Optical network evolution towards 2030
“SG15 has been actively engaged in shaping the future of optical telecommunications standards for decades and this will continue,” remarked Parsons. Looking ahead to the next 5-10 years, he says that SG15 will likely focus on several key areas, including: next-generation OTN (which may include an increased focus on energy-efficient optical network technologies); fiber evolution (a look at hollow-core fiber and the introduction of space division multiplexing to drive higher capacity with better efficiency); and network automation and intelligence.
“SG15 is already planning to focus on standards for network automation, intelligent control and management of optical transport networks, leveraging technologies such as AI, ML and software-defined networking to improve end-to-end performance guarantees and energy efficiency,” said Parsons.
Doolan believes optical network evolution will be important going forward because of bandwidth, power, cost, latency and resilience considerations, and thinks it likely too that IMT-2030 will require a new generation of optical network technologies and standards and that SG15 is already seeing proposals of that sort.

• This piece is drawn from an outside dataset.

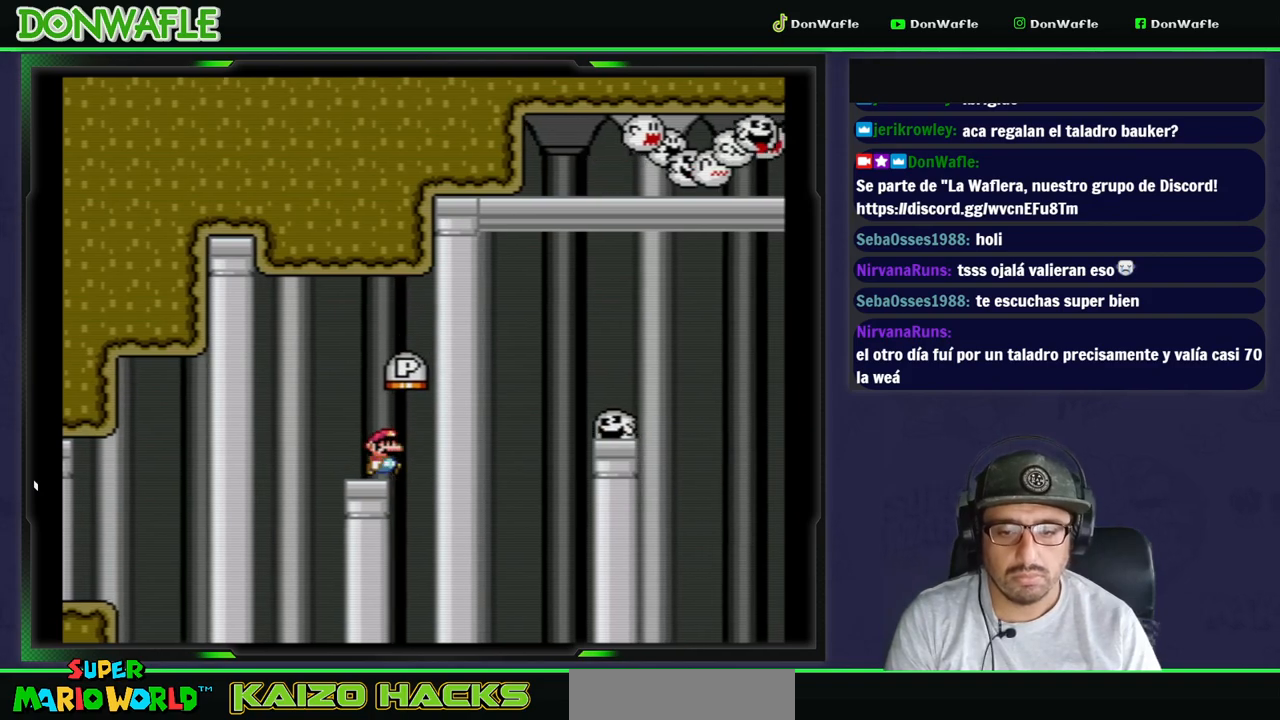
{"buttons": ["X", "DPAD_RIGHT"], "events": [[17, "A", "down"], [450, "A", "up"]]}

“The Montreal meeting already suggested we form a focus group to study, communicate and coordinate on these matters, and Dr. Li even suggested a name: International Optical Telecommunications towards 2030 (IOT2030)”, added Doolan. “I expect we’ll see more interest in this suggestion as we start the next study period.”
Ongoing collaboration and coordination with various industry stakeholders, such as OIF (Optical Internetworking Forum) and OpenROADM – a collaborative effort between carriers and vendors – as well as SDOs (including IEC and IEEE 802) and other ITU-T/ITU-R study groups, underpins SG15 work. “It’s needed to ensure alignment and promote interoperability of optical telecommunications solutions,” stressed Parsons.